March 29, 2013
Poll Shows That Most Americans Express Support For Stronger Coastal Development Codes
Brett Smith for redOrbit.com - Your Universe Online
Whether they believe in climate change or not, a majority of Americans want additional measures put in place to prevent destruction from massive storms like Hurricane Sandy and future sea level rise, according to a new Stanford University survey.
A majority of survey participants also agreed that those living in high-risk areas should foot the bill for the new measures and that these investments will not be a burden to the economy.
"People support preventive action," said survey director Jon Krosnick, a Stanford professor of communication, "and few people believe these preparations will harm the economy or eliminate jobs.”
“In fact, more people believe that preparation efforts will help the economy and create jobs around the U.S., in their state and in their town than think these efforts will harm the economy and result in fewer jobs in those areas,” he said. “But people want coastal homeowners and businesses that locate in high-risk areas to pay for these measures."
The survey could be very informative for policymakers in coastal counties, who are expected to see a sharp rise in population over the coming decades, according to a recent report from National Oceanic and Atmospheric Administration.
The nationwide survey, which was given in both English and Spanish, included 1,200 people, and was taken after the recent impacts of Hurricane Sandy. A majority of respondents, 82 percent, agree that the world's temperature is rising, and 73 percent of respondents said that the expected sea level rise poses both a current and future threat to the United States. Almost 75 percent of those surveyed said they think sea level rise will translate to more significant storm damage. Sixty percent of those who said they did not believe in global warming said they would like to see damage prevention measures.
"The question is, how does public support for preparation translate to action?" asked Meg Caldwell, executive director of the Center for Ocean Solutions. "Our impulse is to try to move quickly to put communities back together the way they were after devastation.”
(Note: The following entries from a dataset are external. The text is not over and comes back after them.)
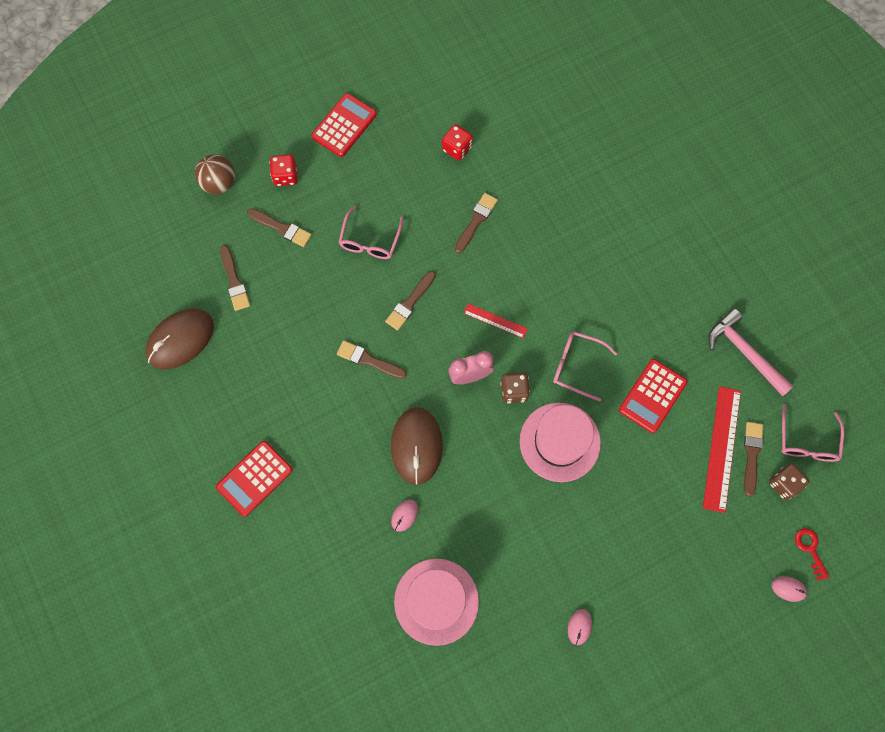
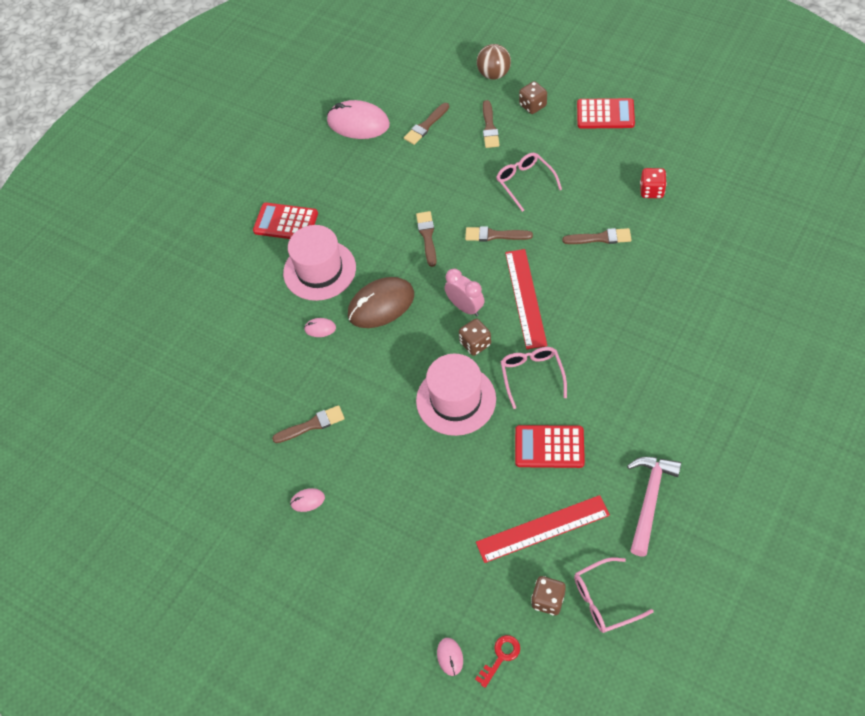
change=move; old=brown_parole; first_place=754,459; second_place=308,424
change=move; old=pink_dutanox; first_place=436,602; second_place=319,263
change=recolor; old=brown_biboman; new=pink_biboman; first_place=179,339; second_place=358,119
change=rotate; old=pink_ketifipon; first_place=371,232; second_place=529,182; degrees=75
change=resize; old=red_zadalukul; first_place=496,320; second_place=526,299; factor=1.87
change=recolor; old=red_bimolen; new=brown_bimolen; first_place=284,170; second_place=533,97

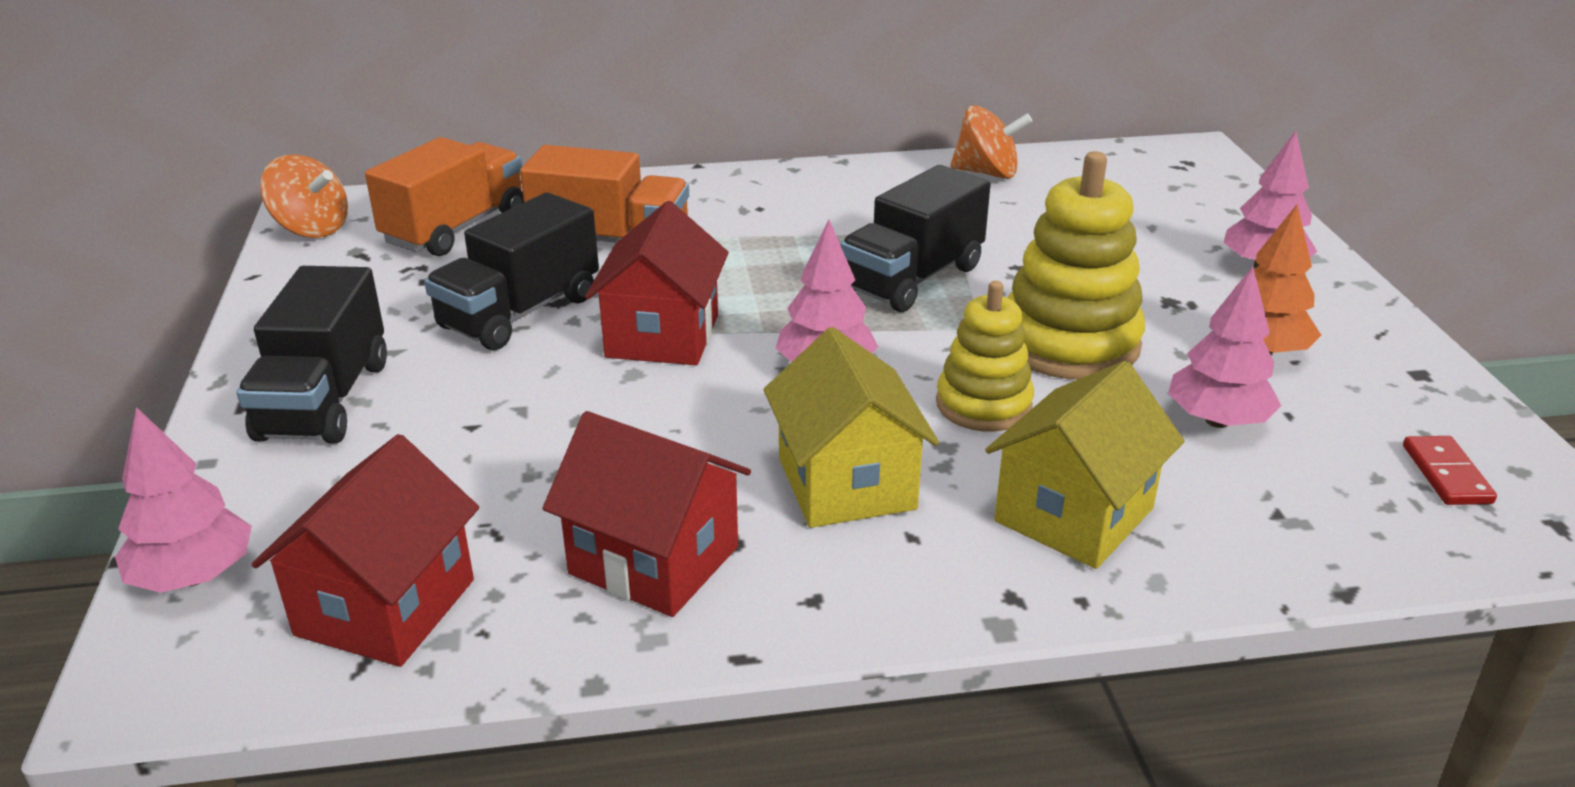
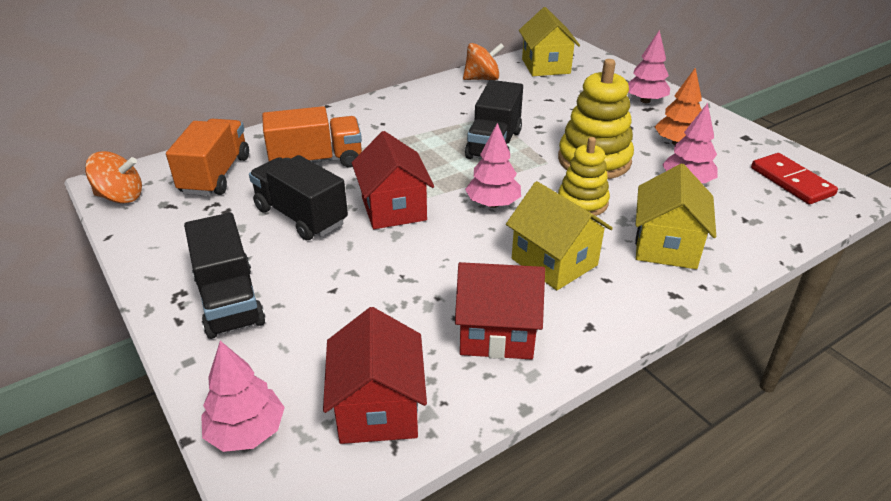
change=rotate; old=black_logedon; first_place=511,271; second_place=298,197; degrees=120
change=insert; new=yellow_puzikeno; second_place=549,41
change=resize; old=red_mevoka; first_place=1450,470; second_place=794,178; factor=1.61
“But that impulse often leads to doubling down on high-risk investments, such as rebuilding in areas likely to experience severe impacts,” she said. “To move toward long-term resiliency for coastal communities, we need to seize opportunities to apply new thinking, new standards and long-term solutions."
The survey also found that Americans prefer a pro-active approach. When asked if coastal communities should prepare for the effects of sea level rise or wait for further assessment, 82 percent favored preparation.
Stanford surveyors also asked participants about specific strategies that coastal communities could use to mitigate damage.
"People are least supportive of policies that try to hold back Mother Nature," Krosnick said. "They think it makes more sense to recognize risk and reduce exposure."
According to the survey, 48 percent of respondents support sand dune restoration and 33 percent favor sand replenishment for beaches. Thirty-seven percent support relocating structures away from high-risk areas and 33 percent support erecting sea walls.
Krosnick attributed perceived costs as a deterrent for those considering sea wall construction.